“ You want to know my name, age and music preference, and the contact details of my friends? That is € 19.95 please. ” In reality, of course, it is not the case. We, users of all kinds of online services, simply give away our data, free of charge and for no reason. That is actually weird, because companies earn a lot of money with our personal data. So basically it’s like we give them big gold bars or barrels of oil. Internet companies offer us all kinds of “free” services. But those services are anything but free. We pay with our privacy.
Nevertheless, the economic value of personal data hardly plays a role in the privacy debate. To protect our privacy, we mainly look at the privacy laws. But there are also other strong incentives to protect our privacy . We have to use it much more consciously and strategically.
Privacy protection in the EU is the responsibility of the European Commissioner for Justice and Consumer Protection. That is good too. But once privacy protection belonged to the competence of the European Commissioner for Internal Market. And in the United States a large part of the American privacy laws are subject to the Federal Trade Commission. A more economic view of personal data and protection of it, is therefore not completely out of the question.
First of all, personal data must be taken into account much more in competition cases. In 2008, both the European Commission and the US regulator FTC concluded that the merger of the Google search engine and advertiser DoubleClick was unproblematic from a competitive perspective, as they were two completely different types of companies, with different activities and different markets. Such a decision would be unthinkable today, ten years later. The combined power of a search engine and an advertiser would no longer be underestimated. But now the next step must be taken: actively use competition rules to exclude market dominance from a company that processes personal data.
The presence of American (or Chinese, or Russian) internet giants that have a near-monopoly in Europe is extremely undesirable, both from the perspective of healthy competition and privacy protection.
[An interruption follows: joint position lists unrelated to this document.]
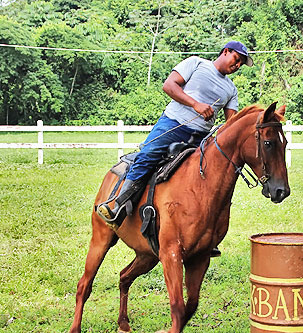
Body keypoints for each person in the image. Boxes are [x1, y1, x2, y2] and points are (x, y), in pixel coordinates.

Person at [97, 41, 253, 232]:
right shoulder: (196, 64)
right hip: (173, 124)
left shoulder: (231, 90)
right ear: (226, 51)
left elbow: (231, 123)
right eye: (237, 60)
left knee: (208, 176)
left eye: (241, 64)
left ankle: (203, 232)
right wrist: (196, 104)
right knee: (148, 155)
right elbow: (169, 86)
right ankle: (118, 205)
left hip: (201, 137)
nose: (237, 66)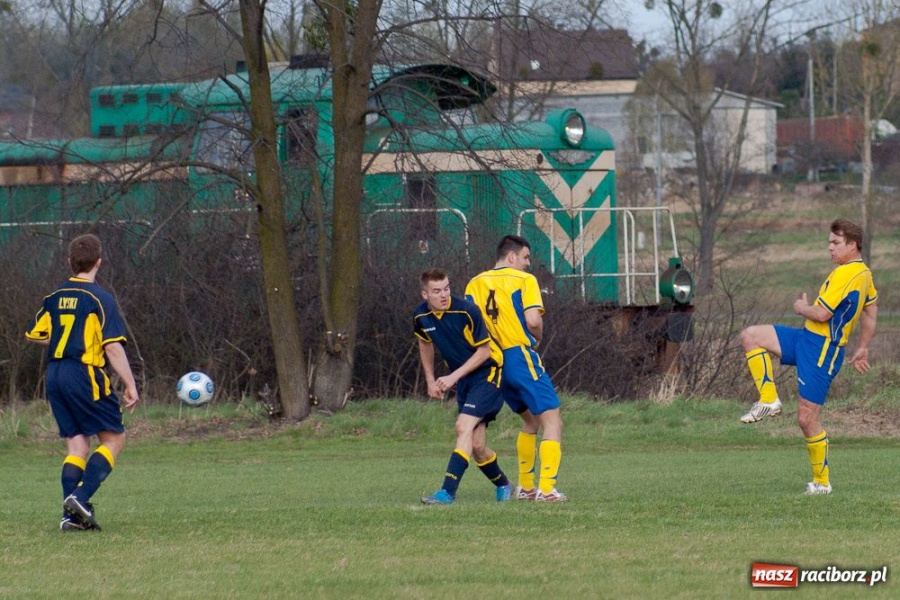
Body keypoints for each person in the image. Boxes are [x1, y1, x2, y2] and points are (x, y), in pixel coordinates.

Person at [739, 219, 877, 495]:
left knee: (806, 419)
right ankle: (769, 400)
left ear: (852, 245)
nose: (829, 248)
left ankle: (822, 483)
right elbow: (870, 312)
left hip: (823, 350)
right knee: (751, 336)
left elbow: (822, 314)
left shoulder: (846, 274)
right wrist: (863, 347)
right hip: (806, 339)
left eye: (835, 243)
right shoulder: (864, 274)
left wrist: (801, 307)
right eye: (829, 242)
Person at [25, 234, 140, 530]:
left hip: (55, 374)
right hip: (84, 374)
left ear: (69, 262)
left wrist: (67, 338)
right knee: (114, 439)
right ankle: (80, 495)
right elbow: (113, 347)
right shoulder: (100, 298)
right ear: (98, 263)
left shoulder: (53, 298)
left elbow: (38, 335)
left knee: (77, 445)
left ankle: (71, 517)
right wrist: (130, 384)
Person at [465, 235, 566, 502]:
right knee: (552, 420)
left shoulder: (475, 283)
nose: (527, 264)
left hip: (493, 361)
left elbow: (469, 327)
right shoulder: (524, 280)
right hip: (519, 354)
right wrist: (539, 336)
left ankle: (525, 486)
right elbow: (533, 320)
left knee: (531, 421)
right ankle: (546, 489)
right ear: (512, 257)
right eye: (525, 258)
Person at [414, 268, 513, 505]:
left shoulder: (467, 311)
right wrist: (430, 380)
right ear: (424, 294)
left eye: (446, 288)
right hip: (466, 378)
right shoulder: (420, 317)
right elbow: (424, 344)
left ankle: (447, 492)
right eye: (436, 291)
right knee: (477, 445)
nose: (443, 295)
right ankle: (504, 484)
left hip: (488, 370)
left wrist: (452, 378)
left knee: (462, 426)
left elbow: (484, 351)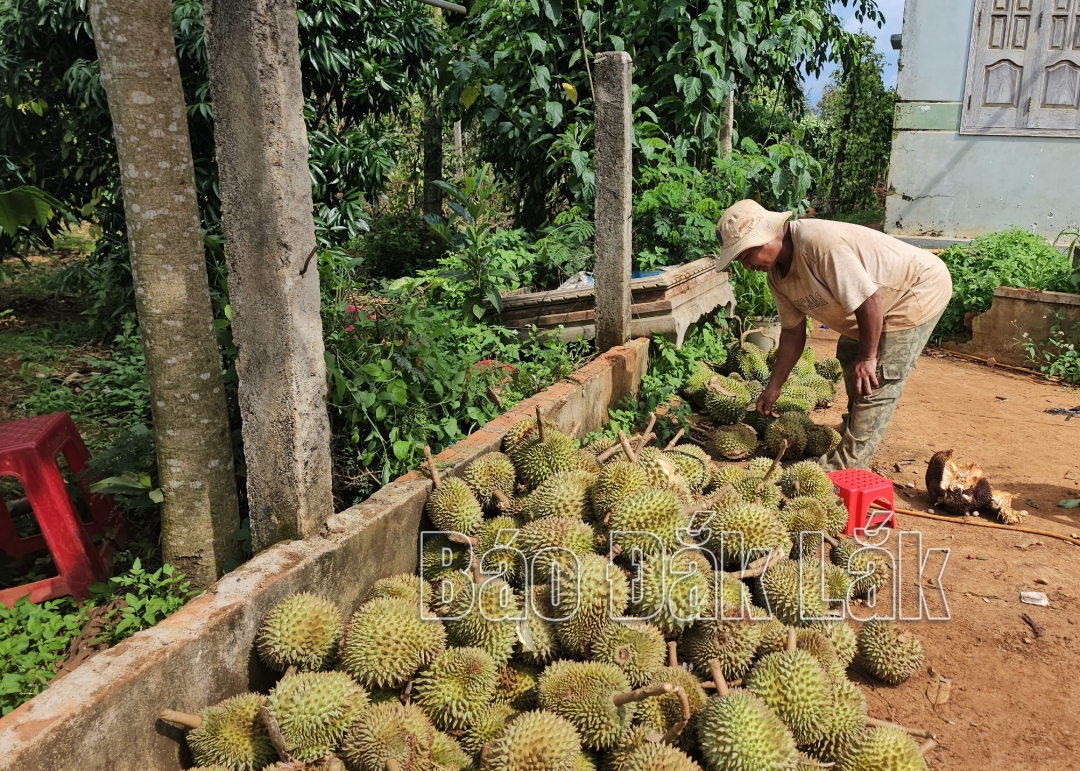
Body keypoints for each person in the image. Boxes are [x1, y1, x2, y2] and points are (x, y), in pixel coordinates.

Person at [713, 199, 953, 470]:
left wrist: (870, 356)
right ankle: (855, 424)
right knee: (849, 353)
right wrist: (774, 386)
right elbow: (793, 333)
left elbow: (870, 301)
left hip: (913, 291)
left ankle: (845, 467)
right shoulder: (777, 277)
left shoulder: (819, 246)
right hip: (869, 305)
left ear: (765, 237)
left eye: (745, 256)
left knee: (878, 378)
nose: (745, 266)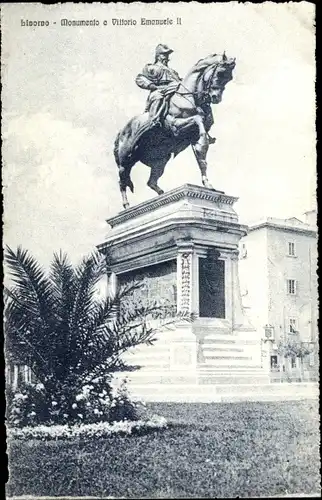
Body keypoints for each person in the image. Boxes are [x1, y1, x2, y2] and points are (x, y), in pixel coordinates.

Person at [135, 44, 181, 125]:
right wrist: (151, 86)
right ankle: (154, 121)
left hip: (174, 89)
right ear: (158, 56)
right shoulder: (151, 68)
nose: (166, 57)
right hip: (159, 90)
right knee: (158, 97)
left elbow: (179, 81)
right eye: (164, 55)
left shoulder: (173, 71)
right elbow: (140, 78)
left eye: (167, 55)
There are sometimes noises to consider services of Google or Facebook as public services, and to drop them under the relevant laws. That would be a rather drastic step. But it is clear that monopolies on services that everyone needs are not acceptable. That is why it is essential that the national barriers are finally broken down in the internal market so that large European players can also emerge for healthy competition. There are enough smart inventors and entrepreneurs in Europe. But in a market that actually consists of 28 different national boxes, it is virtually impossible to build a real internet giant.
French President Macron received acclaim for his proposal for a GAFA tax: tax on the profits of the internet giants Google, Apple Facebook and Amazon . Many people do not consider it fair that those companies get away with very low tax rates. But perhaps a smarter tax is possible: a tax on the use of personal data.
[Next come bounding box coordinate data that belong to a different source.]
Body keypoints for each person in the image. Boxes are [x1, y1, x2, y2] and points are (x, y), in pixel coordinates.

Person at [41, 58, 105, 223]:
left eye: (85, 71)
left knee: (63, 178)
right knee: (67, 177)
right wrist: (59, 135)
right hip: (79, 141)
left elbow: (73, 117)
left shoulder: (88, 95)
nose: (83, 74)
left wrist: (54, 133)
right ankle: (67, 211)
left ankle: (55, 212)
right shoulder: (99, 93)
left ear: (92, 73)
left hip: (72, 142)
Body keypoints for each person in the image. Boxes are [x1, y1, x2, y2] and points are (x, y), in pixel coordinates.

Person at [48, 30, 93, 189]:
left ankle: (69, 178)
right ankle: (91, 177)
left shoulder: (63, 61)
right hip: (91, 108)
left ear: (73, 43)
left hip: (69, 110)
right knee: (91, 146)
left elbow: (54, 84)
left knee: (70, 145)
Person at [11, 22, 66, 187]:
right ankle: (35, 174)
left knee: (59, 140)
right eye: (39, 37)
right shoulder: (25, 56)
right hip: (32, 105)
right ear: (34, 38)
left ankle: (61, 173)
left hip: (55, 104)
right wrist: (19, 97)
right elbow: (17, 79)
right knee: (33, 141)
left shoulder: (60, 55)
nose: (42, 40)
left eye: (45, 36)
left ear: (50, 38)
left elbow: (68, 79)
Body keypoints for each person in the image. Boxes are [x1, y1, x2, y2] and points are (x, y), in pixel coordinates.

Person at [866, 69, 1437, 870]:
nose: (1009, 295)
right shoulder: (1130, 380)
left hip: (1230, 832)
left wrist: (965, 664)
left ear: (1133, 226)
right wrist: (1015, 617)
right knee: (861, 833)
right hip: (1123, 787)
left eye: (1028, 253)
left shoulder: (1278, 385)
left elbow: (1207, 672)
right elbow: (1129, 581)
In various fields – pollution, energy consumption, consumption – we use taxes to influence behavior. In the current earnings model of advertisers there is a strong incentive to collect as much personal data as possible. If there is a price tag attached to the use of personal data, there is a strong incentive to limit that. The same applies to governments that look specifically at personal data, including mass surveillance, and force companies to store data much longer than is actually necessary. The costs for the storage and the use of personal data must be included in the public budget, so that there is a public, political consideration, as a brake on unbridled data storage.
Technological progress offers us fantastic new opportunities that we must seize with both hands. The importance of privacy protection is now also widely recognized. Tight privacy laws and good enforcement are essential, but not enough. Economic and fiscal resoarces must also be used as an incentive for companies and governments to protect our privacy rather than an incentive to violate it. A special European Commissioner for Privacy Protection in the next European Commission could well take the lead here and ensure better privacy in all policy areas.